Eintracht Braunschweig: Torsten Lieberkecht lobt Effizienz – Nur noch ein Punkt bis Platz drei

Autor: Johannes Ketterl Veröffentlicht: Donnerstag, 19.11.20 | 09:30

Mit dem fünften Pflichtspielsieg in Folge hat Eintracht Braunschweig nach zuvor sehr durchwachsenem Start in die neue Saison den Anschluss an die Spitzenplätze hergestellt und gleichzeitig Trainer Torsten Lieberknecht bestätigt, der seiner Elf auch in schweren Zeiten eine Serie zutraute.

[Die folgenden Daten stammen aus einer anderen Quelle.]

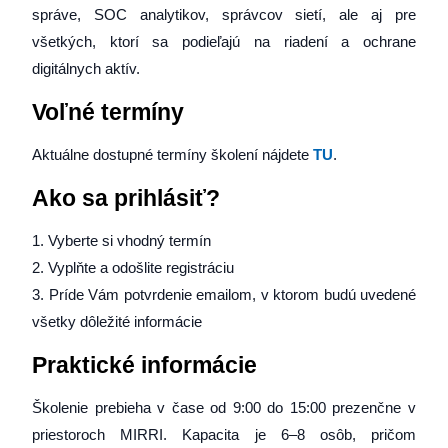
správe, SOC analytikov, správcov sietí, ale aj pre
všetkých, ktorí sa podieľajú na riadení a ochrane
digitálnych aktív.
Voľné termíny
Aktuálne dostupné termíny školení nájdete
TU
.
Ako sa prihlásiť?
1. Vyberte si vhodný termín
2. Vyplňte a odošlite registráciu
3. Príde Vám potvrdenie emailom, v ktorom budú uvedené
všetky dôležité informácie
Praktické informácie
Školenie prebieha v čase od 9:00 do 15:00 prezenčne v
priestoroch MIRRI. Kapacita je 6–8 osôb, pričom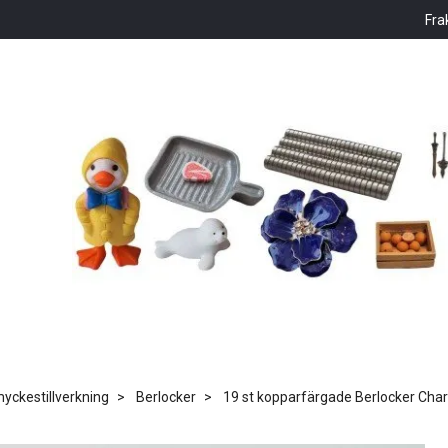
Fra
ckestillverkning
Berlocker
19 st kopparfärgade Berlocker Char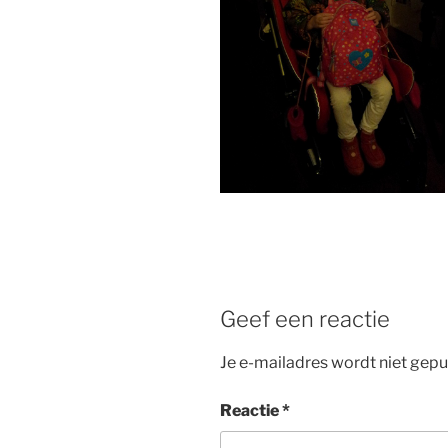
Geef een reactie
Je e-mailadres wordt niet gepu
Reactie
*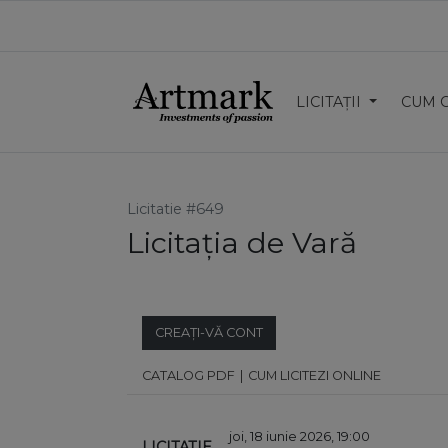
LICITAȚII
CUM 
Licitatie #649
Licitația de Vară
CREAȚI-VĂ CONT
CATALOG PDF
CUM LICITEZI ONLINE
joi, 18 iunie 2026, 19:00
LICITATIE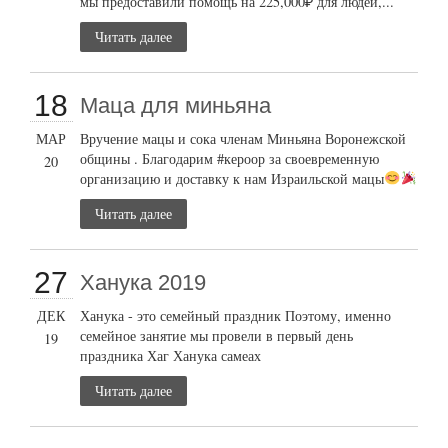
мы предоставили помощь на 225,000₽ для людей,...
Читать далее
18
Маца для миньяна
МАР
Вручение мацы и сока членам Миньяна Воронежской
общины . Благодарим #кероор за своевременную
20
организацию и доставку к нам Израильской мацы
Читать далее
27
Ханука 2019
ДЕК
Ханука - это семейный праздник Поэтому, именно
семейное занятие мы провели в первый день
19
праздника Хаг Ханука самеах
Читать далее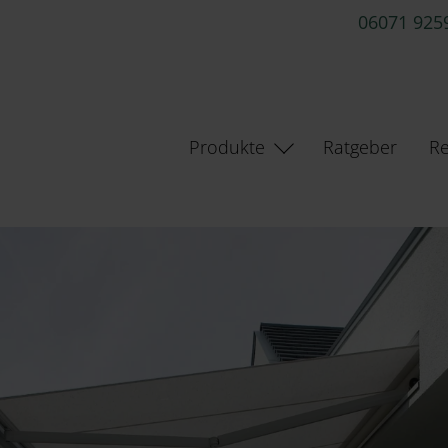
06071 925
Produkte
Ratgeber
Re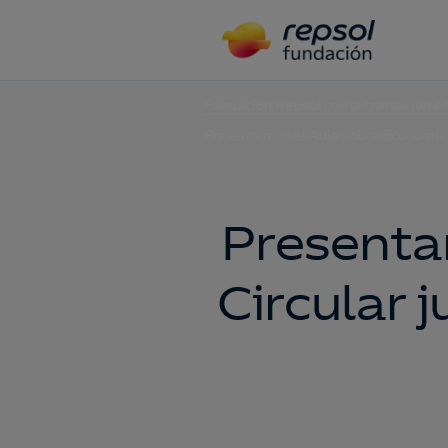
Fundación Repsol con la transición e
Presentamos el Aula sobre Economía C
Presenta
Circular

Nach dem gestrigen 3:0 beim FSV Frankfurt liegt Braunschweig nur noch einen Punkt hinter dem dritten Platz und ist inzwischen fraglos als Anwärter auf den Aufstieg zu sehen. In Frankfurt hob Lieberknecht vor allem die Effizienz seiner Elf hervor, die bereits nach 27 Sekunden in Führung ging und kurz vor der Pause das wichtige 2:0 nachlegte: „Unterm Strich waren wir sehr konsequent mit unseren Torchancen und haben einen weiteren kleinen Schritt in die richtige Richtung gemacht“, zeigte sich Lieberknecht zufrieden, stapelte mit Blick auf das Saisonziel aber verständlicherweise noch tief: „Wichtig ist auch, dass wir einen größeren Abstand zum Tabellenkeller herstellen konnten, das lässt uns in Ruhe weiterarbeiten.“

Havard Nielsen als Matchwinner

Zum Matchwinner am Bornheimer Hang avancierte Havard Nielsen, der mit dem 1:0 und dem 2:0 die Weichen auf Sieg stellte und sein persönliches Trefferkonto auf sechs schraubte. Den Norweger nach überstandenen Adduktorenproblemen wieder einzubauen und damit die zuvor mit 2:1 bei Erzgebirge Aue erfolgreiche Mannschaft zu verändern, erwies sich auf alle Fälle als goldrichtig. Rundum zufrieden war Nielsen indes trotz seiner beiden Tore und des Sieges nicht: „Ich fühle mich natürlich sehr gut nach dem Sieg. Wir haben die Tore zu den richtigen Zeitpunkten erzielt, das war wichtig. Ich denke trotzdem, dass unser Spiel heute nicht so gut war. Wir hatten viele Ballverluste und wenig Rhythmus im Spiel.“

Weiter geht es für den BTSV nun mit einem Heimspiel gegen den 1. FC Nürnberg, der nach dem Trainerwechsel noch schwer einzuschätzen ist, ehe die Reise zum Karlsruher SC geht. Hält die Serie der Eintracht auch in diesen beiden Partien, dürfte der direkte Wiederaufstieg etwas offensiver in Angriff genommen werden.